One of the puzzling landscape features we inherited with this house is a big round garden-ish spot in the middle of the drive. It is divided in half, with black lava rocks on a mounded area and granite rocks on a flatter half. I suspect there used to be more plants as the ones there now are a bit spotty.
The lava rock section has a big pear tree with a forsythia growing right underneath, miscanthus perennial grass and some heather spilling over big rocks to blend into the granite section. We need to do something with this because the weed barrier is shot.
No matter what we do, I want to keep the heather. I like how it grows over the big rocks and cascades down the small slope. The plants green up nicely in spring and cloak the rocks with deep evergreen sprays. Some years it needs a bit of trimming.

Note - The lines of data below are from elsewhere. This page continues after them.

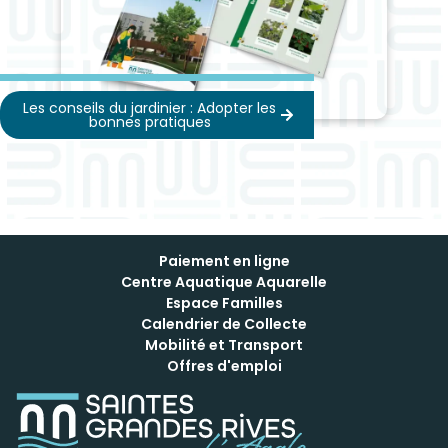
Les conseils du jardinier : Adopter les
bonnes pratiques
Paiement en ligne
Centre Aquatique Aquarelle
Espace Familles
Calendrier de Collecte
Mobilité et Transport
Offres d'emploi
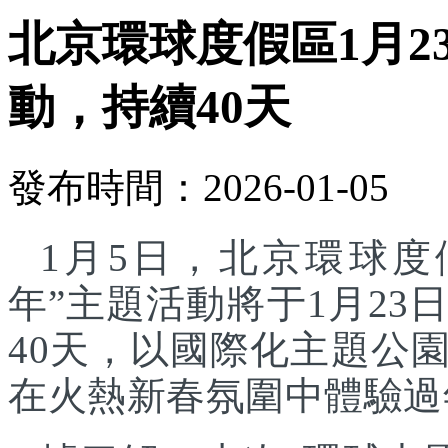
北京環球度假區1月2
動，持續40天
發布時間：2026-01-05
1月5日，北京環球度
年”主題活動將于1月23
40天，以國際化主題公
在火熱新春氛圍中體驗過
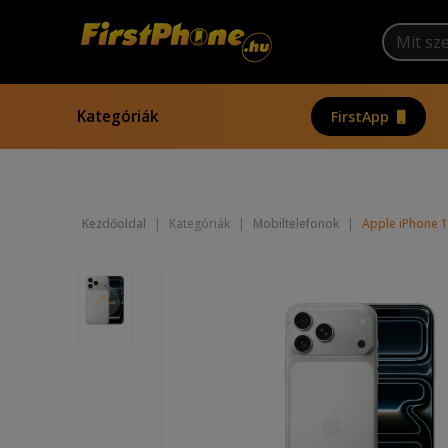
Kategóriák
FirstApp
Kezdőoldal
|
Kategóriák
|
Mobiltelefonok
|
Apple iPhone 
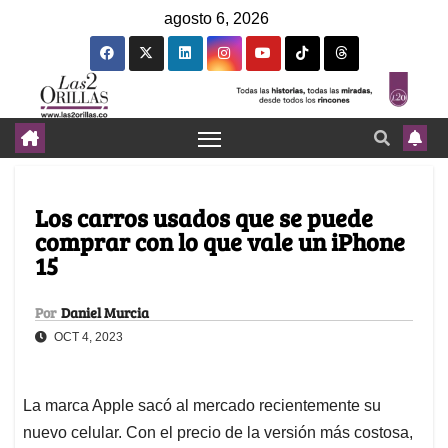
agosto 6, 2026
Los carros usados que se puede
comprar con lo que vale un iPhone
15
Por
Daniel Murcia
OCT 4, 2023
La marca Apple sacó al mercado recientemente su
nuevo celular. Con el precio de la versión más costosa,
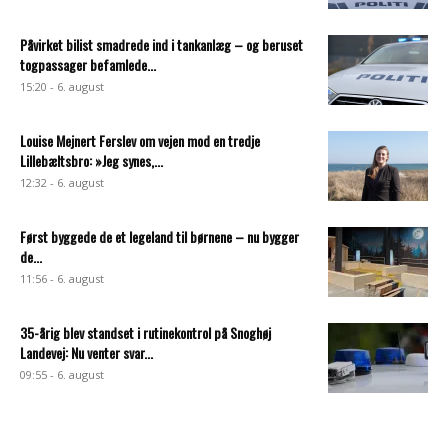
Påvirket bilist smadrede ind i tankanlæg – og beruset
togpassager befamlede...
15:20 - 6. august
Louise Mejnert Ferslev om vejen mod en tredje
Lillebæltsbro: »Jeg synes,...
12:32 - 6. august
Først byggede de et legeland til børnene – nu bygger
de...
11:56 - 6. august
35-årig blev standset i rutinekontrol på Snoghøj
Landevej: Nu venter svar...
09:55 - 6. august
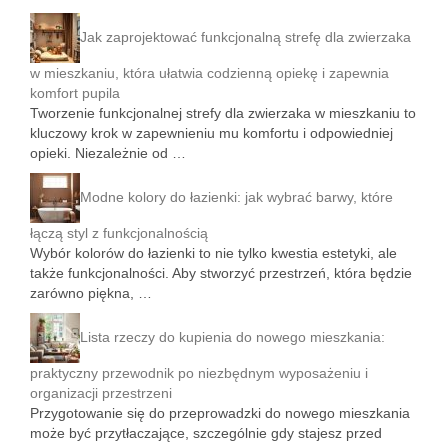
Jak zaprojektować funkcjonalną strefę dla zwierzaka
w mieszkaniu, która ułatwia codzienną opiekę i zapewnia
komfort pupila
Tworzenie funkcjonalnej strefy dla zwierzaka w mieszkaniu to
kluczowy krok w zapewnieniu mu komfortu i odpowiedniej
opieki. Niezależnie od …
Modne kolory do łazienki: jak wybrać barwy, które
łączą styl z funkcjonalnością
Wybór kolorów do łazienki to nie tylko kwestia estetyki, ale
także funkcjonalności. Aby stworzyć przestrzeń, która będzie
zarówno piękna, …
Lista rzeczy do kupienia do nowego mieszkania:
praktyczny przewodnik po niezbędnym wyposażeniu i
organizacji przestrzeni
Przygotowanie się do przeprowadzki do nowego mieszkania
może być przytłaczające, szczególnie gdy stajesz przed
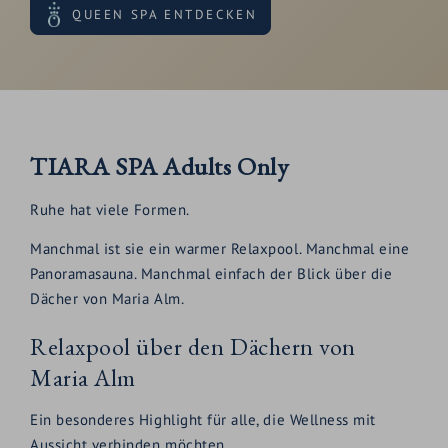
QUEEN SPA ENTDECKEN
TIARA SPA Adults Only
Ruhe hat viele Formen.
Manchmal ist sie ein warmer Relaxpool. Manchmal eine
Panoramasauna. Manchmal einfach der Blick über die
Dächer von Maria Alm.
Relaxpool über den Dächern von
Maria Alm
Ein besonderes Highlight für alle, die Wellness mit
Aussicht verbinden möchten.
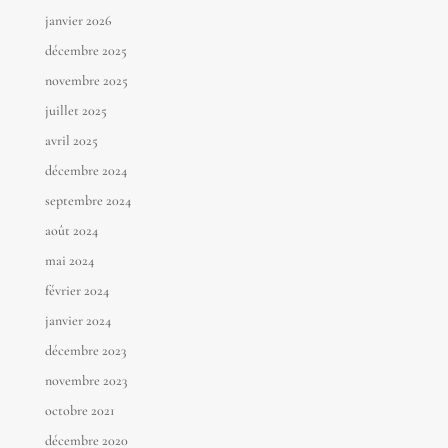
janvier 2026
décembre 2025
novembre 2025
juillet 2025
avril 2025
décembre 2024
septembre 2024
août 2024
mai 2024
février 2024
janvier 2024
décembre 2023
novembre 2023
octobre 2021
décembre 2020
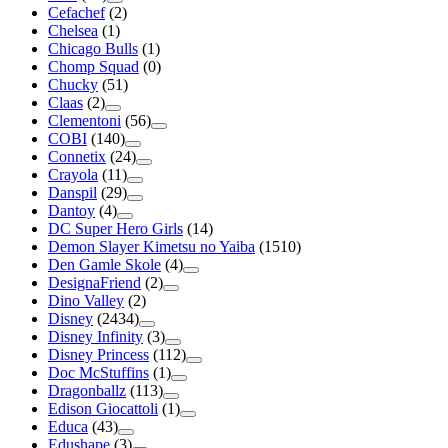
Cefachef
(2)
Chelsea
(1)
Chicago Bulls
(1)
Chomp Squad
(0)
Chucky
(51)
Claas
(2)
Clementoni
(56)
COBI
(140)
Connetix
(24)
Crayola
(11)
Danspil
(29)
Dantoy
(4)
DC Super Hero Girls
(14)
Demon Slayer Kimetsu no Yaiba
(1510)
Den Gamle Skole
(4)
DesignaFriend
(2)
Dino Valley
(2)
Disney
(2434)
Disney Infinity
(3)
Disney Princess
(112)
Doc McStuffins
(1)
Dragonballz
(113)
Edison Giocattoli
(1)
Educa
(43)
Edushape
(3)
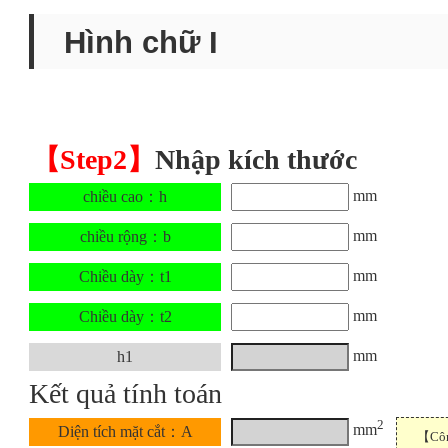
Hình chữ I
【Step2】
Nhập kích thước
mm
chiều cao：h
mm
chiều rộng：b
mm
Chiều dày：t1
mm
Chiều dày：t2
mm
h1
Kết quả tính toán
2
mm
Diện tích mặt cắt：A
【Công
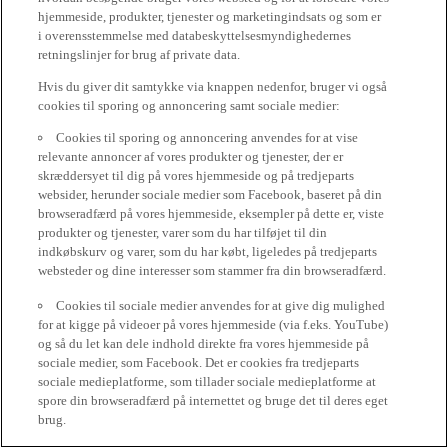
hjemmeside, produkter, tjenester og marketingindsats og som er
i overensstemmelse med databeskyttelsesmyndighedernes
retningslinjer for brug af private data.
Hvis du giver dit samtykke via knappen nedenfor, bruger vi også
cookies til sporing og annoncering samt sociale medier:
Cookies til sporing og annoncering anvendes for at vise
relevante annoncer af vores produkter og tjenester, der er
skræddersyet til dig på vores hjemmeside og på tredjeparts
websider, herunder sociale medier som Facebook, baseret på din
browseradfærd på vores hjemmeside, eksempler på dette er, viste
produkter og tjenester, varer som du har tilføjet til din
indkøbskurv og varer, som du har købt, ligeledes på tredjeparts
websteder og dine interesser som stammer fra din browseradfærd.
Cookies til sociale medier anvendes for at give dig mulighed
for at kigge på videoer på vores hjemmeside (via f.eks. YouTube)
og så du let kan dele indhold direkte fra vores hjemmeside på
sociale medier, som Facebook. Det er cookies fra tredjeparts
sociale medieplatforme, som tillader sociale medieplatforme at
spore din browseradfærd på internettet og bruge det til deres eget
brug.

Here it is in full bloom from last April.
Ours must be Erica, the winter/spring blooming varieties, as it starts flowering around Christmas – at least it has the years we had little snow and could see the plants – and keeps blooming into summer. Erica is amazingly tough when you realize we live in Michigan where zero degree (or lower) nights are common.
It snowed last night (today is April 3) and the flowers are still there, the plant is perfectly happy!
I’m not a bit worried about my heather surviving even late snow. Quite a bit died off a couple years ago after a winter with weeks worth of sub-zero days and colder nights – remember the polar vortex? – but enough survived to grow back and once more take over.
We think of Scotland when we think of heather, a plant happy in the windswept cold north of Great Britain. It is a great addition here too!